O marido de Tatiana, Cristiano, pai das cinco crianças, fica noite e dia fora, pois, além da atividade como vigilante, pega bicos para garantir o sustento da família, que teve a despesa multiplicada. As meninas recebem, cada uma, um salário mínimo como benefício da Lei Orgânica da Assistência Social (Loas), mas o dinheiro não cobre as despesas, que incluem medicamentos, fraldas e suplemento nutricional. Como não consegue engolir, Vitória usa sonda gástrica e tem alimentação especial.
A mãe se desdobra pra atender às demandas de todos os filhos. “Ainda tenho que arrumar uma professora de braile para a Rute, que no ano que vem vai ser alfabetizada. O colégio já falou que não tem”, lista Tatiana. Todas estão matriculadas na Escola Municipal Francisco Cândido da Silva, no bairro onde a família mora. Uma vez por semana, Rute frequenta projeto no Instituto São Rafael, em Belo Horizonte. Com tantas atribuições e necessidades, a família arruma tempo para comemorar e agradecer. “Domingo vai ter festa”, avisa às filhas.
SEM RESTRIÇÕES
Questionada pela reportagem, a Prefeitura de Ribeirão das Neves, por meio da Secretaria Municipal de Saúde, informou que a paciente Vitória Pacífico de Souza Rocha não consta no sistema de protocolo de laudo ou solicitação de cirurgia referente a ela. Ao contrário da informação que Tatiana recebeu, a assessoria de imprensa informou à reportagem que a AMR é parceira da secretaria e seus laudos médicos são aceitos sem restrições.
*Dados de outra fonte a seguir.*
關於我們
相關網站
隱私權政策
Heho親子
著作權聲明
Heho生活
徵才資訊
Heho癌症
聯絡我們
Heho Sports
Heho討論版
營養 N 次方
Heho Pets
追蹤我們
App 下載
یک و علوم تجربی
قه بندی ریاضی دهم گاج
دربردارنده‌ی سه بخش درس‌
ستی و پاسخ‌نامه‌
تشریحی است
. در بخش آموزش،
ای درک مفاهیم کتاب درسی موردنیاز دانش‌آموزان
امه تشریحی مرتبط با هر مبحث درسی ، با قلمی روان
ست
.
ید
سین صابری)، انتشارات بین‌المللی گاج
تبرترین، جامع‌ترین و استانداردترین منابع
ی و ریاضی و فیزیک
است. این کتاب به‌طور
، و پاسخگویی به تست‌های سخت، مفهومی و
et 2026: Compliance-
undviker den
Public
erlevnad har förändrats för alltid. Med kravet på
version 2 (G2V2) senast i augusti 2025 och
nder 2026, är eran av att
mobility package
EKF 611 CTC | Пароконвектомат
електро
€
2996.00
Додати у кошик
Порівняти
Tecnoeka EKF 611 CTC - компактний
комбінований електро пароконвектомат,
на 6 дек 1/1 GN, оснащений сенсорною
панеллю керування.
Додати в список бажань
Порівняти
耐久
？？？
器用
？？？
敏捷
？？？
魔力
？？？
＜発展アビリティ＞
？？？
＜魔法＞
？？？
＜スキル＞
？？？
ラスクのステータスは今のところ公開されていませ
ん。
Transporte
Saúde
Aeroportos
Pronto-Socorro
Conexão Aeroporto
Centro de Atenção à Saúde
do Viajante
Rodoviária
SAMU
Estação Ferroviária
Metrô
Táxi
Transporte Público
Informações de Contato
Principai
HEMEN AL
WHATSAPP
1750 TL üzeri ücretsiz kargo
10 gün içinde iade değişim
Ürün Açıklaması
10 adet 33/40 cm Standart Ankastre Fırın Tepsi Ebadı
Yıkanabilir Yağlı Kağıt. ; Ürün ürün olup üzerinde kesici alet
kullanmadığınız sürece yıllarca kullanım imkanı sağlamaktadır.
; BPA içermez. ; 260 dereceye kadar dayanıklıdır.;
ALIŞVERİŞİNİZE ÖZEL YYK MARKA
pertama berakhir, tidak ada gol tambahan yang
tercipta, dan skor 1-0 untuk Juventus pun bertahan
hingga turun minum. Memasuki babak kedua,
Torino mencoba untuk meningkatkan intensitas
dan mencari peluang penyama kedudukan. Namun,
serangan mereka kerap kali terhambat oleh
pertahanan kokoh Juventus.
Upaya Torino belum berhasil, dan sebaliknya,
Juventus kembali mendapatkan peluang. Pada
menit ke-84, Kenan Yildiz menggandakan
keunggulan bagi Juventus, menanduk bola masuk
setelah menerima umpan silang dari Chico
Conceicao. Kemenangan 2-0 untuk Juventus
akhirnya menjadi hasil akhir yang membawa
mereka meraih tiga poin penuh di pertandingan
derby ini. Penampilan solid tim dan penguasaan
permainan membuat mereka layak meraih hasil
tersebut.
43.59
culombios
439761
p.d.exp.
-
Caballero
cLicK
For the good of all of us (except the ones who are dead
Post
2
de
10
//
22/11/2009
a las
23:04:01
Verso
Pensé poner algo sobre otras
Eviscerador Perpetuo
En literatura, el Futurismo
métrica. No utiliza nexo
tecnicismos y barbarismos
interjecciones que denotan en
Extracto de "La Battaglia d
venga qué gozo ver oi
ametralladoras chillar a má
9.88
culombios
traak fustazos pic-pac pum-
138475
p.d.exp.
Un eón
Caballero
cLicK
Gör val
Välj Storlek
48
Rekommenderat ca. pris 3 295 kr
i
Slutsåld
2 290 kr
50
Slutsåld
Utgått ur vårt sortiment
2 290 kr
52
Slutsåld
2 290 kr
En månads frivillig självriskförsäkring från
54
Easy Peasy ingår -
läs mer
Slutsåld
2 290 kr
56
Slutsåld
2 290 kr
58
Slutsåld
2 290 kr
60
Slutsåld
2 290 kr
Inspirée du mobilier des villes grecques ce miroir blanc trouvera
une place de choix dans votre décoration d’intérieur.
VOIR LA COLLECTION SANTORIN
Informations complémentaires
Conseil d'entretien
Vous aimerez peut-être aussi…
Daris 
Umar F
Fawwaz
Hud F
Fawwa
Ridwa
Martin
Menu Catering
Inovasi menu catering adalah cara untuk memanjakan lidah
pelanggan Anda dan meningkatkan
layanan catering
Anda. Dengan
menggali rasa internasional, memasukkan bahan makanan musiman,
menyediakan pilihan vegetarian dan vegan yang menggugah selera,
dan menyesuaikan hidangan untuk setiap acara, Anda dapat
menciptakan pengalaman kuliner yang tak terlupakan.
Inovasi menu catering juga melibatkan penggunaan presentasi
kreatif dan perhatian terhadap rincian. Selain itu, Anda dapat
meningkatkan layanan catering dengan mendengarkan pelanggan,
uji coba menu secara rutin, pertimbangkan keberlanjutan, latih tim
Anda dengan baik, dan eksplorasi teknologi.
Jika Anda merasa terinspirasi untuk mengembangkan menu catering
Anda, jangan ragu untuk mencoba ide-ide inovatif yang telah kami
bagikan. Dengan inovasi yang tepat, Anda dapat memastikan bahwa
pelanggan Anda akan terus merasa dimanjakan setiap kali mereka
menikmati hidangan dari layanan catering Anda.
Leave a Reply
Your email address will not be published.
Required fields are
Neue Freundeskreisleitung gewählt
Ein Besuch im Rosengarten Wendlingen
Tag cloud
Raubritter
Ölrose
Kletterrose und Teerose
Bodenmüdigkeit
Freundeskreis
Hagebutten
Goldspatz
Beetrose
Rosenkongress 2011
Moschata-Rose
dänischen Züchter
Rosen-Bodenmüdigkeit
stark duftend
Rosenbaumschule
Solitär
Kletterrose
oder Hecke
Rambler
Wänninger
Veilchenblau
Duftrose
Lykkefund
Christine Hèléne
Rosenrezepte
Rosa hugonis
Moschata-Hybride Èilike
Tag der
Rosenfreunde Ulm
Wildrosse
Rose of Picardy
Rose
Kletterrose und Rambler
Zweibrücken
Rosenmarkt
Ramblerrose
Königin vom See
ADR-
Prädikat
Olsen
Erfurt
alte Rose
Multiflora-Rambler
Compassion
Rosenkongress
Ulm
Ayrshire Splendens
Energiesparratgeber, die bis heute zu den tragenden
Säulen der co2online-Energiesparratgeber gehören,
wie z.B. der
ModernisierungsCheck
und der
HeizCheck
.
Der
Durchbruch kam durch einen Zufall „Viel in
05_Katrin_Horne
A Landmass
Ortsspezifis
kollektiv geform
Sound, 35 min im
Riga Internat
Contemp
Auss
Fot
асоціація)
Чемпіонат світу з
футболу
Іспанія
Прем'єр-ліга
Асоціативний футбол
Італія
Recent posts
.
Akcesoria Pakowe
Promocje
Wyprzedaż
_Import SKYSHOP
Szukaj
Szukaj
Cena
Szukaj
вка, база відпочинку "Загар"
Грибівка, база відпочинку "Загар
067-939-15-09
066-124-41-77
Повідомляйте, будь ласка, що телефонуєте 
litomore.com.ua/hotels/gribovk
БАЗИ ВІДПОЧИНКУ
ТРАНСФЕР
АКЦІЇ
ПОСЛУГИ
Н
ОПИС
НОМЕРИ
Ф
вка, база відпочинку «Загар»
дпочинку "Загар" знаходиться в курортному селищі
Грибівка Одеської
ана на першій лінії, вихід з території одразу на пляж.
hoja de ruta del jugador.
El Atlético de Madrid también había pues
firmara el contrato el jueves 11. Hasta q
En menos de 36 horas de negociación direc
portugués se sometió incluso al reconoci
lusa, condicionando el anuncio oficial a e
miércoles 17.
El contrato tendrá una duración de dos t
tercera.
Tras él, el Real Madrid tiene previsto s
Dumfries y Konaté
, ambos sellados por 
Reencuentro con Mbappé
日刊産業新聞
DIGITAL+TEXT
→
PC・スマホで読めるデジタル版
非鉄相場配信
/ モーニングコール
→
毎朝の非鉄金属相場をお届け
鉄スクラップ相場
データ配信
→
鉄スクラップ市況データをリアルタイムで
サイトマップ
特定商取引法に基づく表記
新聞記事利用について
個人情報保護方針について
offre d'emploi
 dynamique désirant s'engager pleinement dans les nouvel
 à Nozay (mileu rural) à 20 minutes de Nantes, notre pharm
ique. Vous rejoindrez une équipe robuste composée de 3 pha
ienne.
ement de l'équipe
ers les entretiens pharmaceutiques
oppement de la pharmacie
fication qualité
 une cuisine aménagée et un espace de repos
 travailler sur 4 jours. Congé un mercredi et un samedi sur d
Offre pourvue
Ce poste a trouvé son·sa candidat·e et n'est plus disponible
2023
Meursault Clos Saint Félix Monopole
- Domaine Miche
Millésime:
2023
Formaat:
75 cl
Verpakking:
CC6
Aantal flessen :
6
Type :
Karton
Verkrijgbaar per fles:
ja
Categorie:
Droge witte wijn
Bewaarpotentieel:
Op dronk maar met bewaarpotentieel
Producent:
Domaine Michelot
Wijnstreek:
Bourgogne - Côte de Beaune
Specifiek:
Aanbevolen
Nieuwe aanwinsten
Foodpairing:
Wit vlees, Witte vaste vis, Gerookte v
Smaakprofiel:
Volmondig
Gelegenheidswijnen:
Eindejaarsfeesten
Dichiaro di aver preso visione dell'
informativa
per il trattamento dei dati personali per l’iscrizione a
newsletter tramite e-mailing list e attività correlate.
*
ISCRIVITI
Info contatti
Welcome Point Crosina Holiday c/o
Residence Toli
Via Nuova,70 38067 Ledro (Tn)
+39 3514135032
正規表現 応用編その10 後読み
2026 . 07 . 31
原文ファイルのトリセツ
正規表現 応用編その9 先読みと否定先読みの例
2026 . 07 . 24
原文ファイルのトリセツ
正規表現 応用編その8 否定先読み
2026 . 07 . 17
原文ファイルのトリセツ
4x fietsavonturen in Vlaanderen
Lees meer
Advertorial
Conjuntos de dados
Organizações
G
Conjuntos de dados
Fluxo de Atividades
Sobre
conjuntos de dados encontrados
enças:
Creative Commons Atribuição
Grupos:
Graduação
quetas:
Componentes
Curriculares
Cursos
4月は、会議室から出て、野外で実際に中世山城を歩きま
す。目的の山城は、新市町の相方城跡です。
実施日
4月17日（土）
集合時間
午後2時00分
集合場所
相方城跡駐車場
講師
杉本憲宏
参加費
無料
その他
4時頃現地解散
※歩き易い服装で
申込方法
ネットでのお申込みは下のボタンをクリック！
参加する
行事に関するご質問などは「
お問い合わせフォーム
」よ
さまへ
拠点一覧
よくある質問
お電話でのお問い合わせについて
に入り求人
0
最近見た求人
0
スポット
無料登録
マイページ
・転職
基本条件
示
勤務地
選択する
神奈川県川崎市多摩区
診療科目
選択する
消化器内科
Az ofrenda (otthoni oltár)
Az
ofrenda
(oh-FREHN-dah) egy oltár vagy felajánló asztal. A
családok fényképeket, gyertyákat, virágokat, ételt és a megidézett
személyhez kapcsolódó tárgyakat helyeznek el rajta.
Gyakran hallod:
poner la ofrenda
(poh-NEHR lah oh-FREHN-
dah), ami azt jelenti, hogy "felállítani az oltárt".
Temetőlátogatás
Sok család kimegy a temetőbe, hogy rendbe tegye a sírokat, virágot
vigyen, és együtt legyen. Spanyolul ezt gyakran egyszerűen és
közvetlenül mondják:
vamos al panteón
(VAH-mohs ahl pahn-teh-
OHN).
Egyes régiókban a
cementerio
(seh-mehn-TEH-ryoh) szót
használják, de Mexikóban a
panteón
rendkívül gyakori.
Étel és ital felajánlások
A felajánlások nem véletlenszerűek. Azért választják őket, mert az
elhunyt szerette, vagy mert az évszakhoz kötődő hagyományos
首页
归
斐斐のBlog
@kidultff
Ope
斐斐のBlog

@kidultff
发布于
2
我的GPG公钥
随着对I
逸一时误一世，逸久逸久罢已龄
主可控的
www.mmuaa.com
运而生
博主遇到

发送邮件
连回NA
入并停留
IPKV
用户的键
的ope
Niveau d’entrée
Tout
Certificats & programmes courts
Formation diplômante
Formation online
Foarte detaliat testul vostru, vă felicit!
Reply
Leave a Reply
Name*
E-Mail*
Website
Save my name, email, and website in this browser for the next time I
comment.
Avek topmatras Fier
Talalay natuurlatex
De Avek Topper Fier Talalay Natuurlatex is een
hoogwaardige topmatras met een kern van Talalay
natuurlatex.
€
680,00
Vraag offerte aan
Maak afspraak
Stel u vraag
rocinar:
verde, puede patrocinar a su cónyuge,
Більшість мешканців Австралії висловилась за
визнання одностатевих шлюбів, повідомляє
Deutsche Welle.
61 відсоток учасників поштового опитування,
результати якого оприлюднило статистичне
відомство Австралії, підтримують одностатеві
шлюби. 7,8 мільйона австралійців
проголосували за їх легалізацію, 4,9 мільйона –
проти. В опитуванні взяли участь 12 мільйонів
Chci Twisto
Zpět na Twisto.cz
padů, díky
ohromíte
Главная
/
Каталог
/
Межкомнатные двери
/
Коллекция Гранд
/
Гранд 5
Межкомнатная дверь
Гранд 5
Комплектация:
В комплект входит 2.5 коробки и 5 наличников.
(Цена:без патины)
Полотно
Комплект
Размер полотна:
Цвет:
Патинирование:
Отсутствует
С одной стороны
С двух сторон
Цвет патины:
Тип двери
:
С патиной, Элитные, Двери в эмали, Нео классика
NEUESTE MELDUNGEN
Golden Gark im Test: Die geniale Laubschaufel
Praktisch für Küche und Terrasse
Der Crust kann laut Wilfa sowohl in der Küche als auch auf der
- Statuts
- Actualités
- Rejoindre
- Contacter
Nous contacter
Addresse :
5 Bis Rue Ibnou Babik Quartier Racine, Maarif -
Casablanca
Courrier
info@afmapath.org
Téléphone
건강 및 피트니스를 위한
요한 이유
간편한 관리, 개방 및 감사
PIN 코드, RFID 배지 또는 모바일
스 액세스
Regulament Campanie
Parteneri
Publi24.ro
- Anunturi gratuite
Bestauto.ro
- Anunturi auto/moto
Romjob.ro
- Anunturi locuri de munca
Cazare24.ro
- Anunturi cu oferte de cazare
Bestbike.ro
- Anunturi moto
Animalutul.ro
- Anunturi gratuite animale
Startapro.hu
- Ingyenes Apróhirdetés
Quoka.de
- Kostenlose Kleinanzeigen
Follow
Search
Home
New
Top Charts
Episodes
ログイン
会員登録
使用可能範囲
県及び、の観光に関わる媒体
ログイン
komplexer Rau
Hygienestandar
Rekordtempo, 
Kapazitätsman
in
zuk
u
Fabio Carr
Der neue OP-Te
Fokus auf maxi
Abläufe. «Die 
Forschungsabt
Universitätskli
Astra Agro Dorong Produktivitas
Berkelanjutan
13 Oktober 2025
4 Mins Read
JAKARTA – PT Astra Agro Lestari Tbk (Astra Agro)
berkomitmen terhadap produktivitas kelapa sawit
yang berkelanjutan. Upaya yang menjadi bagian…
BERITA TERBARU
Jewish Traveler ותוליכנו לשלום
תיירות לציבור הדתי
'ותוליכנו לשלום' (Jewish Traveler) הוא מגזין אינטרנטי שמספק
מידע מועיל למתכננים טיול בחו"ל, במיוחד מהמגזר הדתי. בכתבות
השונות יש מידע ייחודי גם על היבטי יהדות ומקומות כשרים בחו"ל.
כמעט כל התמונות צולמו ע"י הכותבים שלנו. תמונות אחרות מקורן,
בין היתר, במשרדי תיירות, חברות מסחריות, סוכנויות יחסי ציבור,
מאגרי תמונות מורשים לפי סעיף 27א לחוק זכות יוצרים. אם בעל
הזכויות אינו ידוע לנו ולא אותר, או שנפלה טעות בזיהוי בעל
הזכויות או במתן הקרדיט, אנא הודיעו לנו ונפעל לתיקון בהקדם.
Também disse que a responsável pela menor deve comparecer ao setor de protocolo da Secretaria Municipal de Saúde, com a toda a documentação.
O Hospital da Baleia reiterou que se prontifica a dar a assistência, caso a paciente seja cadastrada e encaminhada pela Prefeitura de Ribeirão das Neves para o atendimento pelo SUS. “O caso de Vitória veio na modalidade particular e, como o Hospital da Baleia não possui atendimento primário, não conseguimos cadastrá-la na fila do SUS”, informa a nota. A prefeitura de Neves não deu retorno a respeito do acompanhamento escolar para crianças cegas na educação infantil.